S&P500に勝てなかった株式ファンドに比率(%) | |
1963 | 87 |
1964 | 81 |
1965 | 35 |
1966 | 8 |
1967 | 24 |
1968 | 33 |
1969 | 77 |
1970 | 89 |
1971 | 33 |
1972 | 85 |
1973 | 84 |
1974 | 47 |
1975 | 71 |
1976 | 56 |
1977 | 15 |
1978 | 31 |
1979 | 20 |
1980 | 53 |
1981 | 37 |
1982 | 38 |
1983 | 60 |
1984 | 78 |
1985 | 74 |
1986 | 76 |
1987 | 76 |
1988 | 59 |
1989 | 82 |
1990 | 64 |
1991 | 45 |
1992 | 46 |
1993 | 40 |
1994 | 78 |
1995 | 85 |
1996 | 75 |
1997 | 90 |
1998 | 83 |
1999 | 54 |
2000 | 37 |
2001 | 54 |
平均 | 58 |
日経新聞2016年9月15日の記事でも次のようなものがあります。
「アクティブ運用ファンドの9割が相場に勝てず――。
S&Pダウ・ジョーンズ・インディシーズは、米国の投資信託の2016年上半期の株式ファンドの運用成績を発表し、こんな結果を明らかにした。大型株、中型株、小型株で運用するそれぞれのファンドの総収益率は、6月末までの1、5、10年間に9割のファンドがS&P500種株価指数、400種、600種の指数の総収益率を下回った。
6月末までの1年間に大型株のアクティブ運用ファンドは85%がS&P500種の総収益率を下回った。5年間では92%、10年間では85%のファンドが指数を下回った。同じような傾向が中型株、小型株のアクティブ運用ファンドでも明らかになった。
株式相場が比較的堅調な相場環境では、わざわざ高い運用手数料を払ってアクティブ運用のファンドに投資するよりも、手数料の低いインデックス・ファンドに投資すれば相場並みの収益を確保できる。

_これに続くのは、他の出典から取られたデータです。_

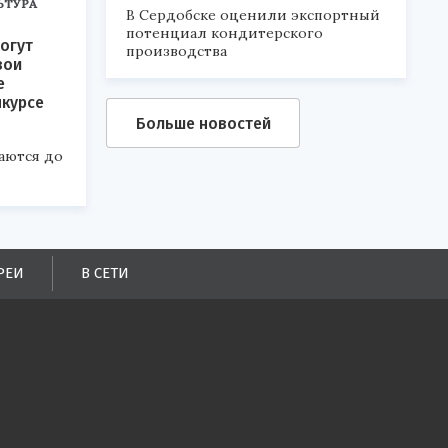
ЬТУРА
В Сердобске оценили экспортный
потенциал кондитерского
огут
производства
вои
е
нкурсе
Больше новостей
аются до
РЕИ
В СЕТИ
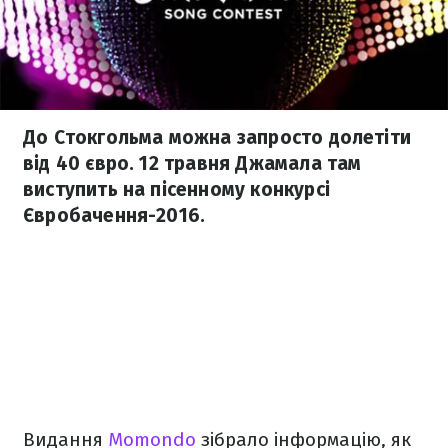
До Стокгольма можна запросто долетіти
від 40 євро. 12 травня Джамала там
виступить на пісенному конкурсі
Євробачення-2016.
Видання
Momondo
зібрало інформацію, як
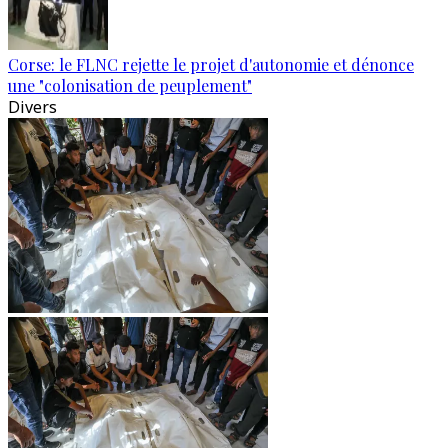
Corse: le FLNC rejette le projet d'autonomie et dénonce
une "colonisation de peuplement"
Divers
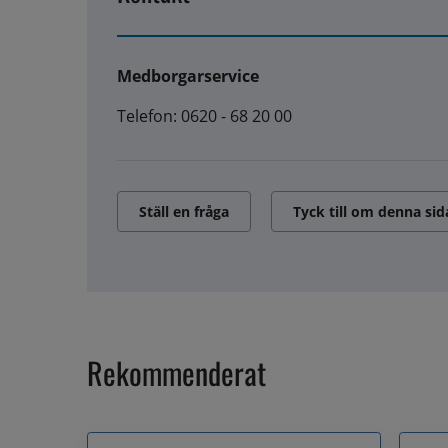
Medborgarservice
Telefon: 0620 - 68 20 00
Ställ en fråga
Tyck till om denna sid
Rekommenderat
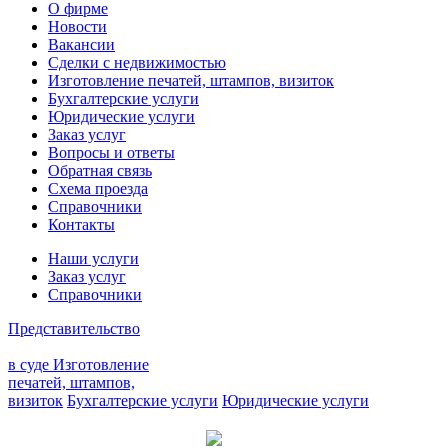
О фирме
Новости
Вакансии
Сделки с недвижимостью
Изготовление печатей, штампов, визиток
Бухгалтерские услуги
Юридические услуги
Заказ услуг
Вопросы и ответы
Обратная связь
Схема проезда
Справочники
Контакты
Наши услуги
Заказ услуг
Справочники
Представительство
в суде
Изготовление
печатей, штампов,
визиток
Бухгалтерские услуги
Юридические услуги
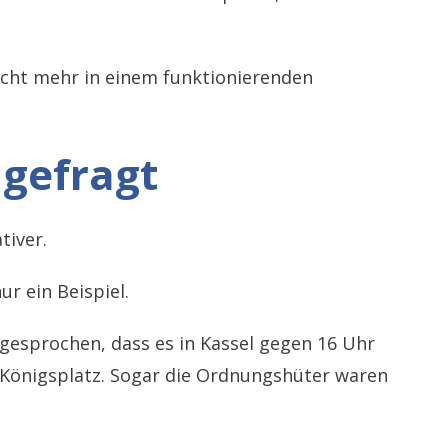
icht mehr in einem funktionierenden
t gefragt
tiver.
r ein Beispiel.
esprochen, dass es in Kassel gegen 16 Uhr
Königsplatz. Sogar die Ordnungshüter waren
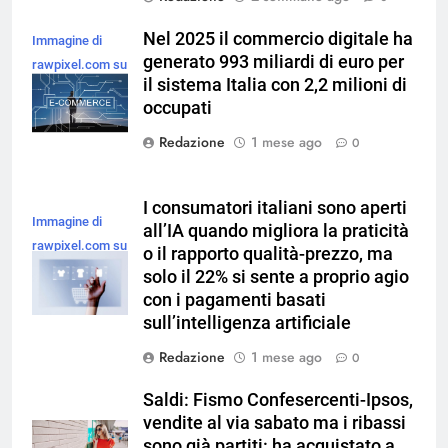
Nel 2025 il commercio digitale ha
Immagine di
generato 993 miliardi di euro per
rawpixel.com su
il sistema Italia con 2,2 milioni di
Magnific
occupati
Redazione
1 mese ago
0
I consumatori italiani sono aperti
Immagine di
all’IA quando migliora la praticità
rawpixel.com su
o il rapporto qualità-prezzo, ma
Magnific
solo il 22% si sente a proprio agio
con i pagamenti basati
sull’intelligenza artificiale
Redazione
1 mese ago
0
Saldi: Fismo Confesercenti-Ipsos,
vendite al via sabato ma i ribassi
sono già partiti: ha acquistato a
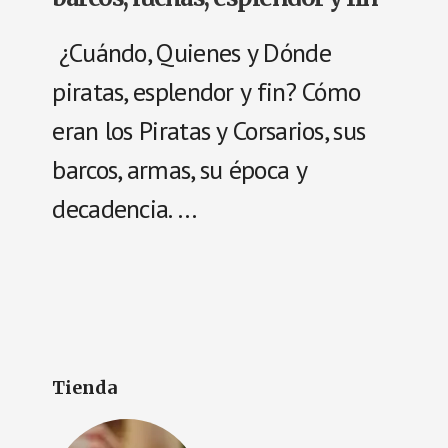
¿Cuándo, Quienes y Dónde
piratas, esplendor y fin? Cómo
eran los Piratas y Corsarios, sus
barcos, armas, su época y
decadencia. …
Tienda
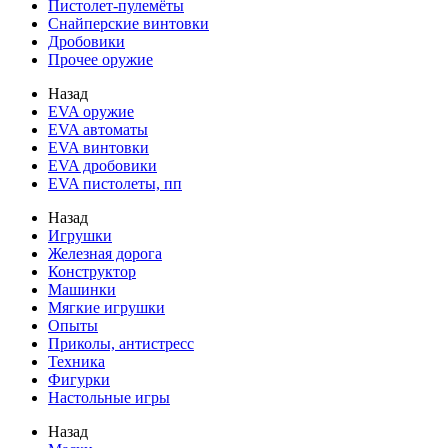
Пистолет-пулемёты
Снайперские винтовки
Дробовики
Прочее оружие
Назад
EVA оружие
EVA автоматы
EVA винтовки
EVA дробовики
EVA пистолеты, пп
Назад
Игрушки
Железная дорога
Конструктор
Машинки
Мягкие игрушки
Опыты
Приколы, антистресс
Техника
Фигурки
Настольные игры
Назад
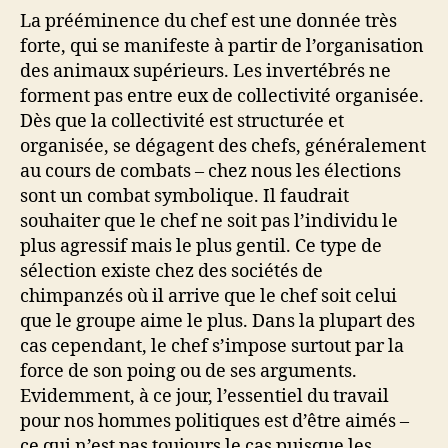
La prééminence du chef est une donnée très
forte, qui se manifeste à partir de l’organisation
des animaux supérieurs. Les invertébrés ne
forment pas entre eux de collectivité organisée.
Dès que la collectivité est structurée et
organisée, se dégagent des chefs, généralement
au cours de combats – chez nous les élections
sont un combat symbolique. Il faudrait
souhaiter que le chef ne soit pas l’individu le
plus agressif mais le plus gentil. Ce type de
sélection existe chez des sociétés de
chimpanzés où il arrive que le chef soit celui
que le groupe aime le plus. Dans la plupart des
cas cependant, le chef s’impose surtout par la
force de son poing ou de ses arguments.
Evidemment, à ce jour, l’essentiel du travail
pour nos hommes politiques est d’être aimés –
ce qui n’est pas toujours le cas puisque les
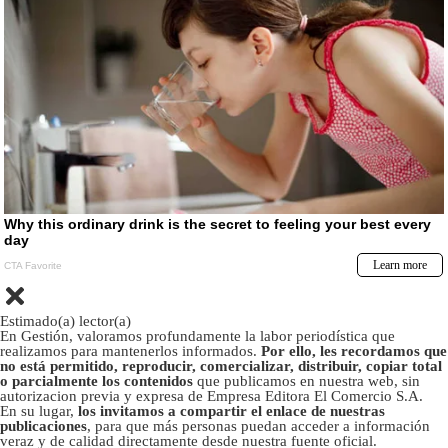
Estimado(a) lector(a)
En Gestión, valoramos profundamente la labor periodística que
realizamos para mantenerlos informados.
Por ello, les recordamos que
no está permitido, reproducir, comercializar, distribuir, copiar total
o parcialmente los contenidos
que publicamos en nuestra web, sin
autorizacion previa y expresa de Empresa Editora El Comercio S.A.
En su lugar,
los invitamos a compartir el enlace de nuestras
publicaciones
, para que más personas puedan acceder a información
veraz y de calidad directamente desde nuestra fuente oficial.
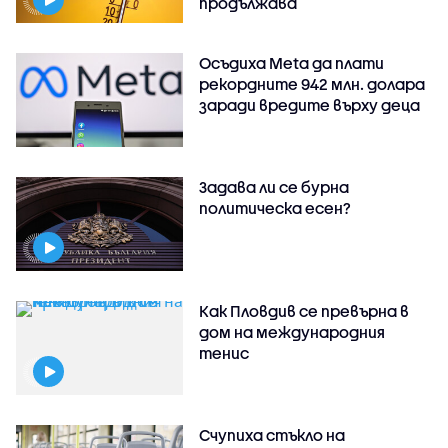
продължава
Осъдиха Meta да плати
рекордните 942 млн. долара
заради вредите върху деца
Задава ли се бурна
политическа есен?
Как Пловдив се превърна в
дом на международния
тенис
Счупиха стъкло на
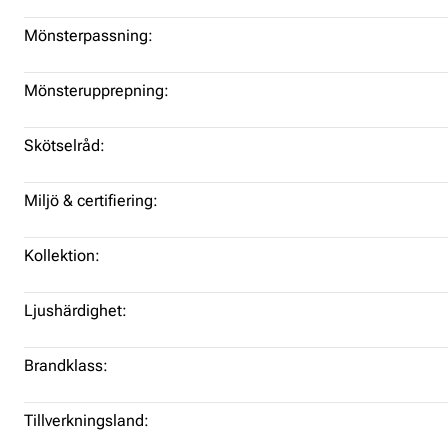
Mönsterpassning:
Mönsterupprepning:
Skötselråd:
Miljö & certifiering:
Kollektion:
Ljushärdighet:
Brandklass:
Tillverkningsland:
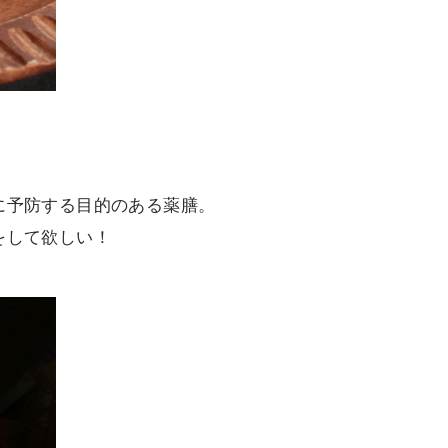
に予防する目的のある薬膳。
をして欲しい！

アクティブ運用ファンドの運用成績不振を受け、これらの株式投信からインデックス投信やインデックスに連動する上場投信(ETF)への資金流出が目立っている。アクティブ運用ファンドは、よほどの高い運用成績を確保できなければ投資家離れにつながるだけに、運用担当者にとって大きな試練になっている。」
S&P500のインデックスファンドの圧勝で
バークシャー・ハサウェイ社のCEOで、9兆円の資産家ウォーレン・バフェットは2007年12月19日に10年間の賭けをしました。S&P500インデックス・ファンドの10年間のパフォーマンスが、ヘッジファンド(手数料控除後ベース)を上回れば、バフェット氏の勝ちというものです。ファンド・オブ・ヘッジファンズのプロテジェ・パートナーズ社が挑戦者になりました。そして、その結果がバークシャー・ハサウェイ社の株主への手紙の中で発表されました。結果は一番右側のS&P500のインデックスファンドの圧勝でした。
アメリカの個人投資家はETFに移動
インデックスファンド、ETFがアクティブファンドより良い成績をおさめているのですから、アメリカではどんどんETFに移っている個人投資家が増えています。ところが、日本では、相も変わらずアクティブファンドの記事ばかり書いています。個人投資家を馬鹿にしているのでしょうか。従って、新聞、雑誌の記事はあまり頼りになりません。
ただし、ムック本と言われているものの中には、宣伝広告がなく、インデックス・ファンド、ETFを積極的に推奨している場合があります。従って、広告の無いムック本は頼りにできる場合が多いようです。